| It reads like a great example of how theory works. You have some evidence (old planets), and a model that predicts it well (Newton/Kepler). Then some new evidence comes in (Uranus), and the theory is almost right, but not quite. So we modify it a little, or we start searching for an extra mass to explain the error. Then some more experimental evidence comes in (galactic radial velocity), and we are thinking about modifying the theory a bit more (MOND). This is good for the radial velocity explanation, but not certain other things. We suppose there's some dark matter, and think about the consequences that would have. Then we see evidence consistent with that. Of course this is a boiled down version. Real science is rarely so clean. |
I'm no physicist but I've never liked dark matter and dark energy: they smell suspiciously similar to hacks (the bad kind) if a hack could be defined as over-fitting a solution to a problem.
It seems as though, recently, science has become rather bad at the words "I don't know." Things were staying together more than they should so we invented dark matter in order to explain that. Now, whenever something stays together more than it should we claim that dark matter has more evidence[1]: no, there is simply more evidence of the problem that dark matter seeks to solve. How do we even know it's a single problem (a.k.a. force)? How do we even know that dark energy is another problem?
It's like me claiming that little monsters called frombles are responsible for light and every time I see light I claim "see! There's light, so there are frombles!"
Not that dark matter is a bad solution, I just feel as though there is a disproportionate amount of people looking into it given that we've never actually observed a WIMP. Nor do I think that research into dark matter should cease, it has so far found a really good definition of the problem and, yes, WIMPs are a good candidate solution.

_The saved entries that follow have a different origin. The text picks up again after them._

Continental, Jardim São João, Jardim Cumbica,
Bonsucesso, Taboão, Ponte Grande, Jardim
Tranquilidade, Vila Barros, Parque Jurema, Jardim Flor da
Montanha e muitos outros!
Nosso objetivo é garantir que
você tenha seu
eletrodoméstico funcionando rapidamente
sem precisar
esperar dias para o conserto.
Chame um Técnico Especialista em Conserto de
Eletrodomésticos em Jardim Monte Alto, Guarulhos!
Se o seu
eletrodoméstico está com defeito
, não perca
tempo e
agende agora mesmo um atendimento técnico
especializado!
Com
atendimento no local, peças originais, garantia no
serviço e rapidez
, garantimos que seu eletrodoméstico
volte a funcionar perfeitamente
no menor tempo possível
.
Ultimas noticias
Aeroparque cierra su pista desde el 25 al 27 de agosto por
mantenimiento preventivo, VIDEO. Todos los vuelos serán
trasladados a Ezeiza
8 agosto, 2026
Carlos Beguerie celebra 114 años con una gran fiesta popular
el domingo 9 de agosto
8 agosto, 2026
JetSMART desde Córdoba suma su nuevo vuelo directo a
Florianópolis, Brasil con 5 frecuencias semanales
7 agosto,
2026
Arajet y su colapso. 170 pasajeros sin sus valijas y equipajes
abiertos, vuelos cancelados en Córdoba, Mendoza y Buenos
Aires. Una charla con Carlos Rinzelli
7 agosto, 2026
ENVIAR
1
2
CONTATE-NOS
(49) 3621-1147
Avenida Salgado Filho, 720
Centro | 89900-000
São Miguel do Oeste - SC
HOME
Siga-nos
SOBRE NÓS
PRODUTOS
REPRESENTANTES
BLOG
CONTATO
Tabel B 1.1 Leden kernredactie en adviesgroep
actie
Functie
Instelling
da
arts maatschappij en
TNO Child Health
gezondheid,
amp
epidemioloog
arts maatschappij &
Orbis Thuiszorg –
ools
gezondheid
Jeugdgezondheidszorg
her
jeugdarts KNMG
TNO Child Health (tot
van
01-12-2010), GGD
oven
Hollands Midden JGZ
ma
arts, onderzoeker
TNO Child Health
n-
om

If we could have a few more people educated in the field start off at "I don't know," that would be great. You know, the "dirty" kind of science that used to be done when nobody really knew what was going on at all - that's when we learned the most: when we didn't have the "safe bet" research topics. When people came up with stupid ideas and tested those stupid ideas. Stupid ideas are the best ideas because it at least means that one person is thinking outside of the box.